“Robust Speaker Clustering Under Variation in Data Characteristics”
by Kyu Jeong Han
December 2009
Speaker clustering refers to the process of classifying a set of input speech data (or speech segments) by speaker identity in an unsupervised way, based on measuring the similarity of speaker-specific characteristics between the data. The process identifies which speech segments belong to the same speaker source without any prior speaker-specific information of the given input data. This speaker-perspective, unsupervised classification of speech data can be applied as a pre-processing step to speech/speaker recognition or multimedia data segmentation/classification in various ways. For this reason speaker clustering has been recently attracting much attention in the research area of speech recognition and multimedia data processing.
One big, yet unsolved, issue in the research field of speaker clustering is unreliable clustering performance under the variation of input speech data. In this dissertation, we deal with this problem in the framework of agglomerative hierarchical speaker clustering (AHSC) in two perspectives: stopping point estimation and inter-cluster distance measurement. In order to improve the robustness of stopping point estimation for AHSC under the variation of input speech data, we propose a new statistical measure, called information change rate (ICR), that can help better and more robustly estimating the optimal stopping point. The ICR-based stopping point estimation method is not only empirically but also theoretically verified to be more robust to the variation of input speech data than the conventional BIC-based one. In order to improve the robustness of inter-cluster distance measurement for AHSC under the variation of input speech data, we also propose selective AHSC and incremental Gaussian mixture cluster modeling.
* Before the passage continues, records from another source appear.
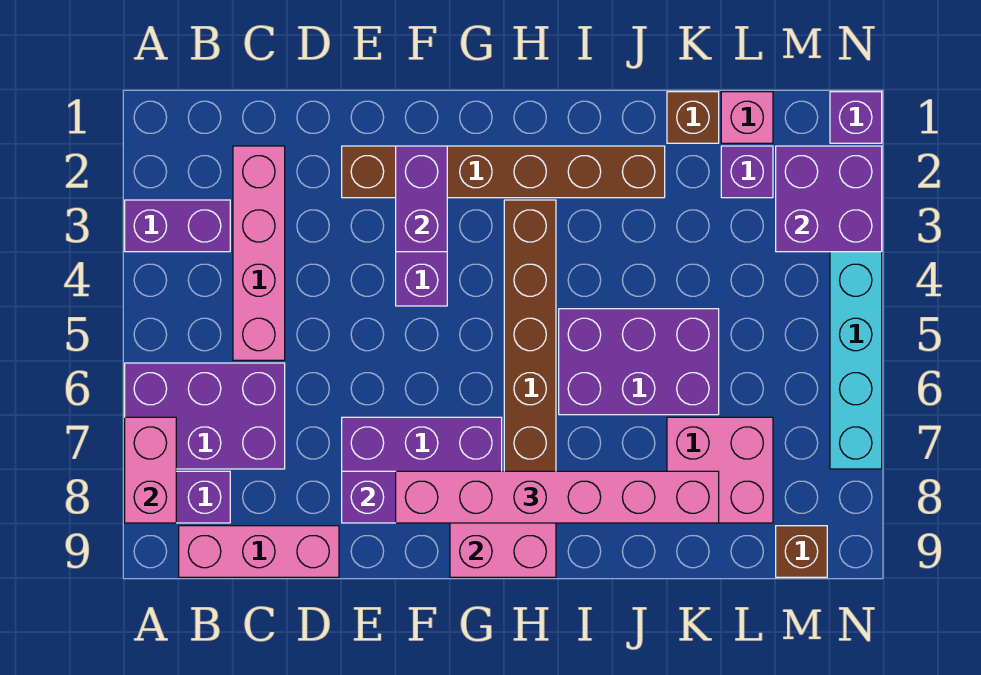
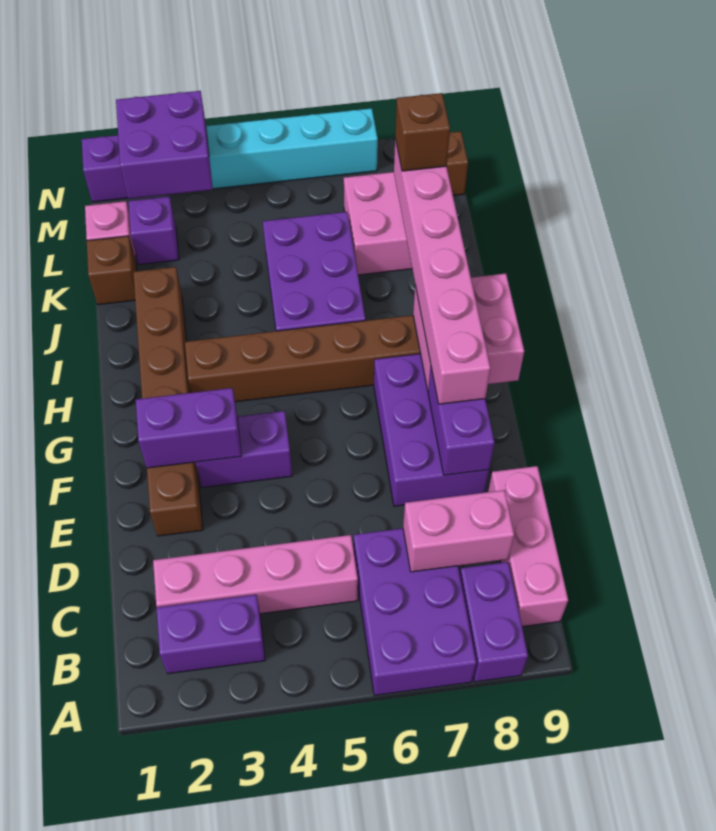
purple brick A3:B3 level 1 -> purple brick B2:B3 level 1
pink brick A7:A8 level 2 -> pink brick C7:C8 level 2
none -> brown brick K8 level 4

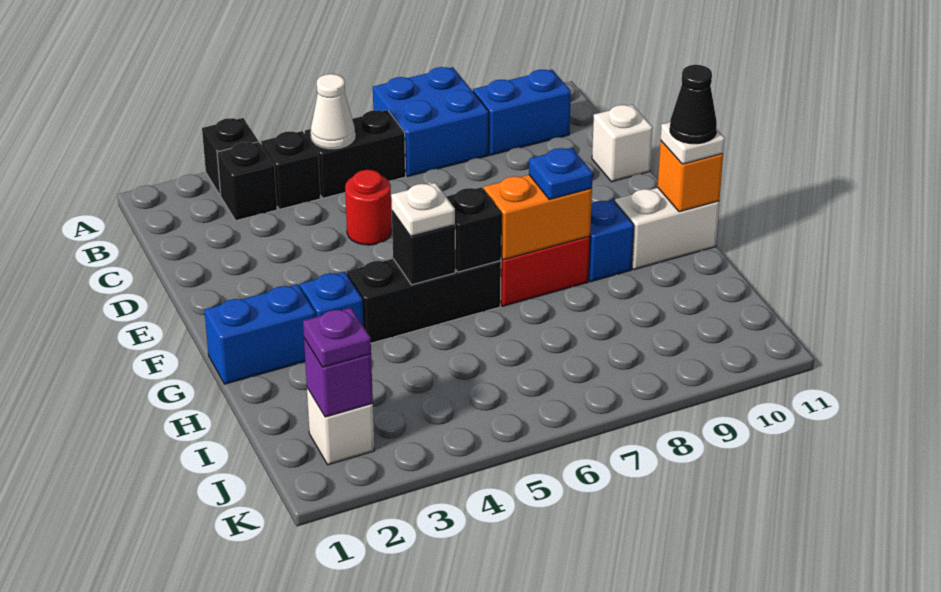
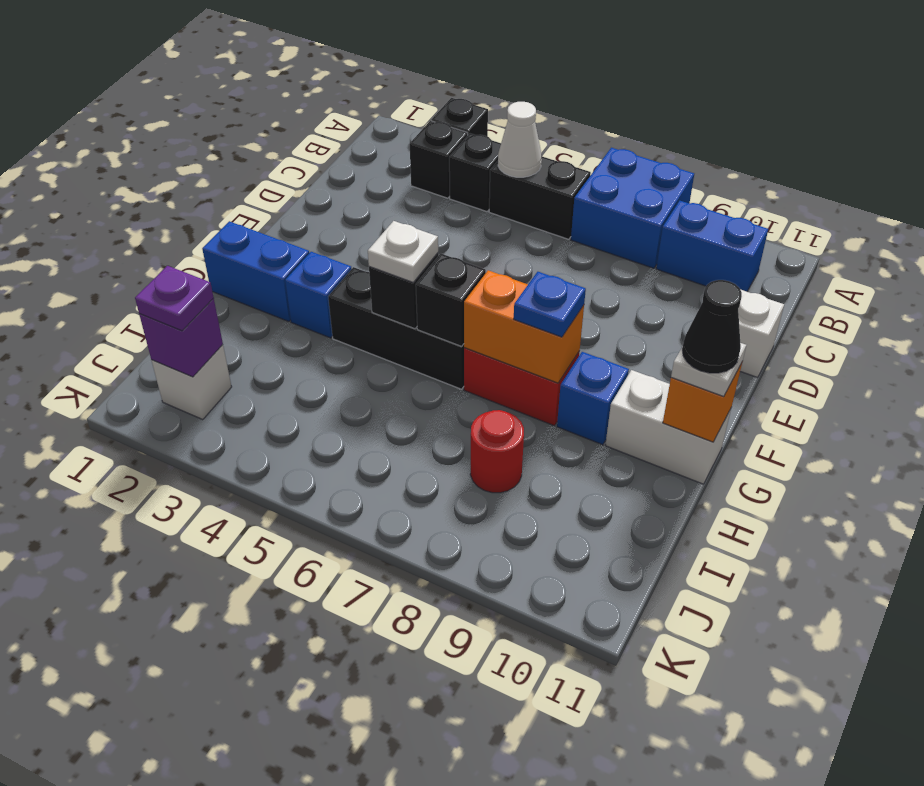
red round brick D5 level 1 -> red round brick I8 level 1

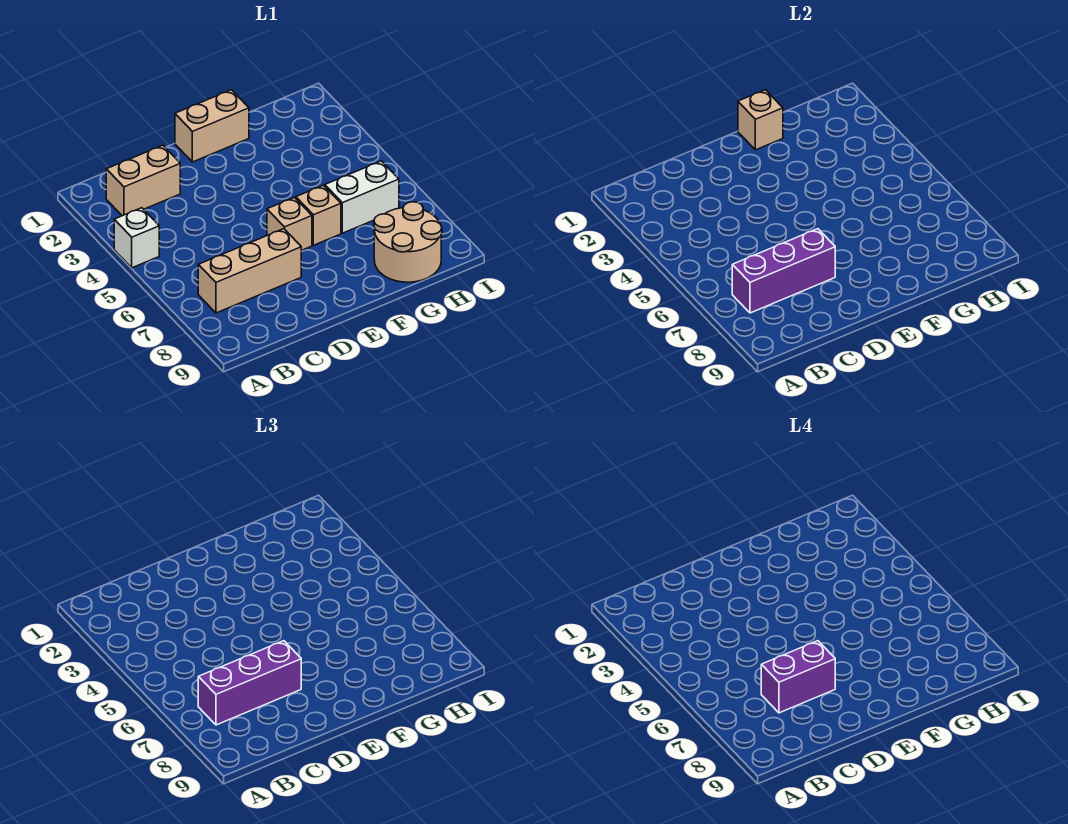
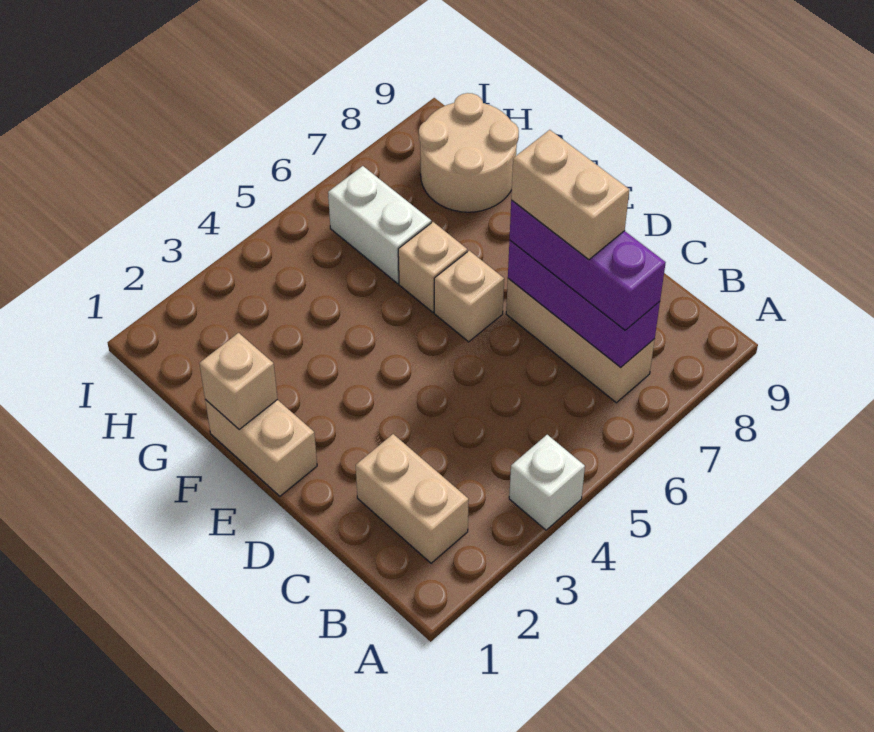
purple brick C7:D7 level 4 -> tan brick C7:D7 level 4

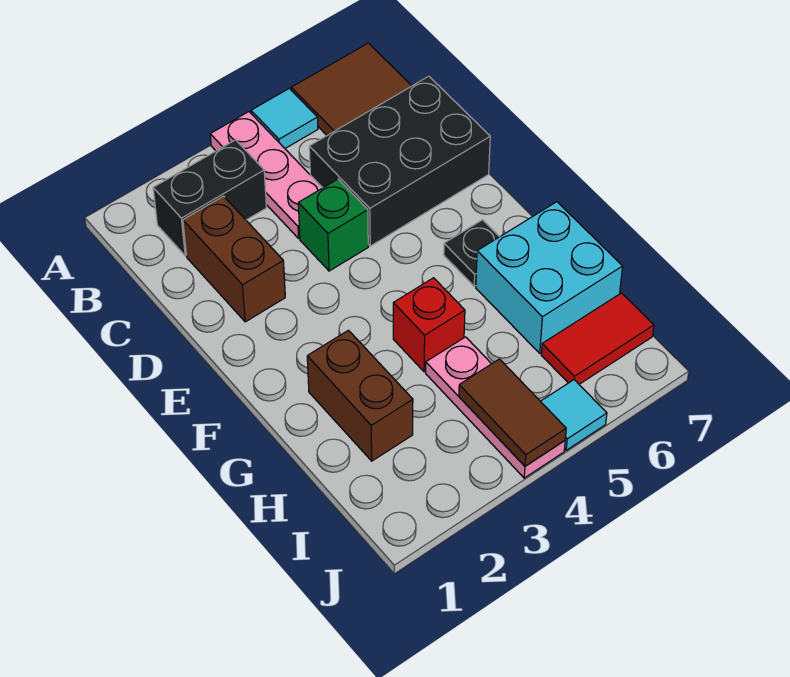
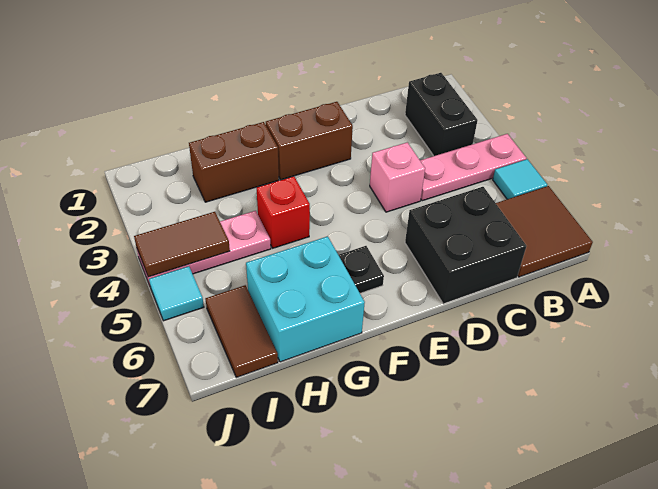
brown brick C2:D2 level 1 -> brown brick E2:F2 level 1
black brick C5:D7 level 1 -> black brick C6:D7 level 1
green brick D4 level 1 -> pink brick D4 level 1
red tile I6:I7 level 1 -> brown tile I6:I7 level 1

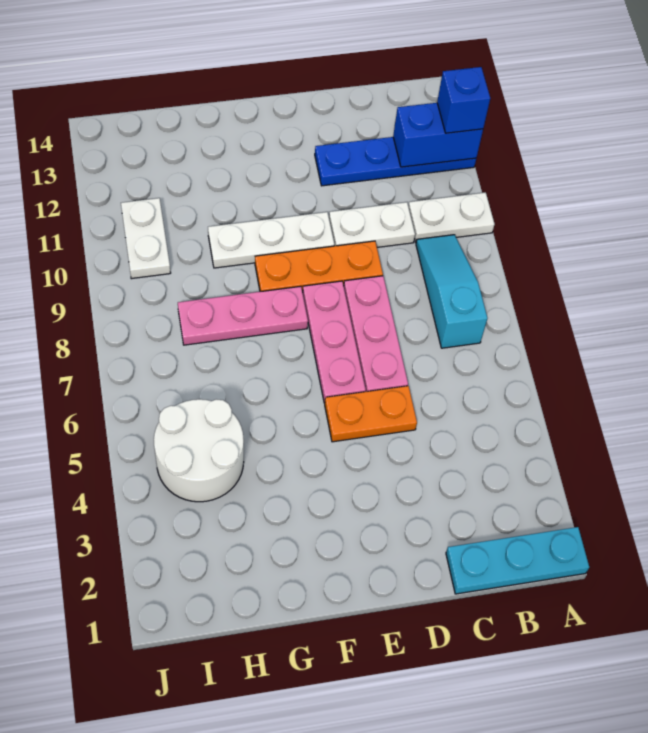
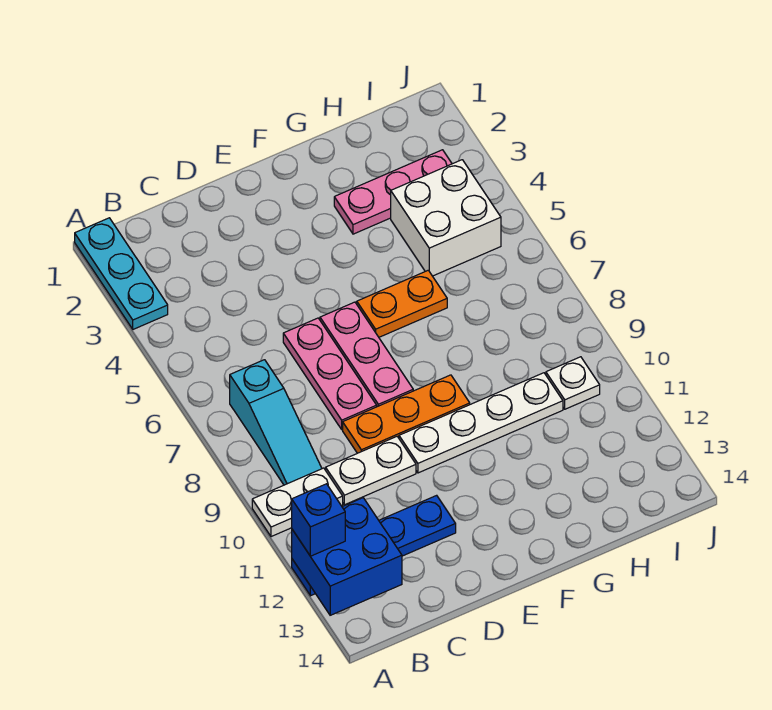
cyan plate A1:C1 level 1 -> cyan plate A1:A3 level 1
blue brick A12:B12 level 2 -> blue brick A12:B13 level 2
orange plate D5:E5 level 1 -> orange plate F6:G6 level 1
white plate E10:G10 level 1 -> white plate E10:H10 level 1
pink plate F8:H8 level 1 -> pink plate G3:I3 level 1
white round brick H4:I5 level 1 -> white brick H4:I5 level 1
white plate I10:I11 level 1 -> white plate I10 level 1

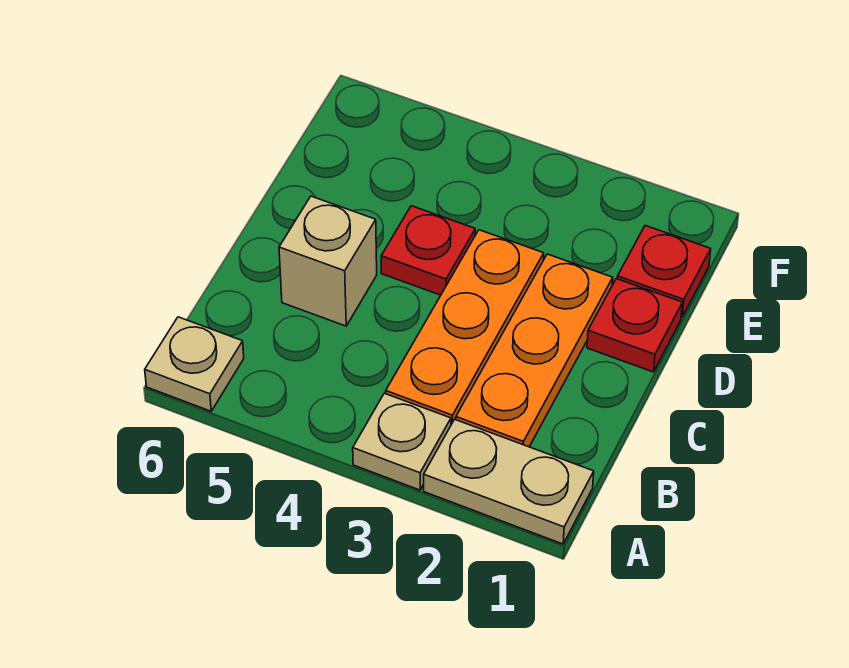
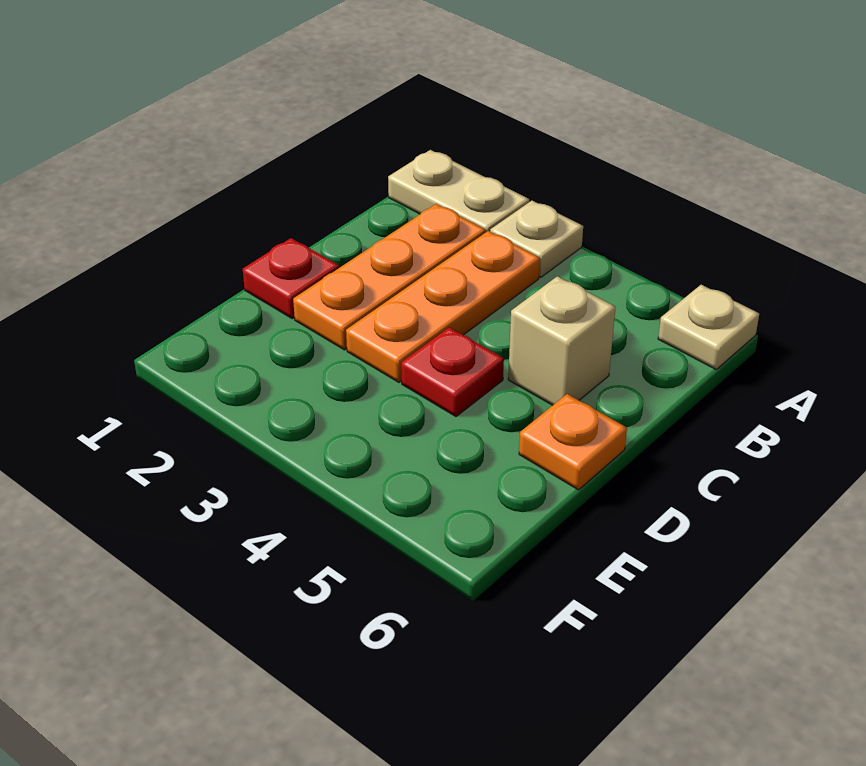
none -> orange plate D6 level 1
red plate E1 level 1 -> none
Thesetwo approaches are proven through various types of experiments to provide much more reliability for speaker clustering performance under the variation of input speech data.
Based on these results on robust speaker clustering under the variation of input speech data, we extend our interest to implementing a speaker diarization system, which is more robust to the variation of input audio data. (Speaker diarization refers to an automated process that can annotate a given audio source in terms of ``who spoke when''.) Focusing ourselves on speaker diarization of meeting conversations speech, we propose two refinement schemes to further improve the reliability of speaker clustering performance in the framework of speaker diarization under the variation of input audio data. One is selection ofrepresentative speech segments and the other is interaction pattern modeling between meeting participants, and both of them are experimentally verified to enhance the reliability of speaker clustering performance and thus the overall diarization accuracy under the variation of input audio data.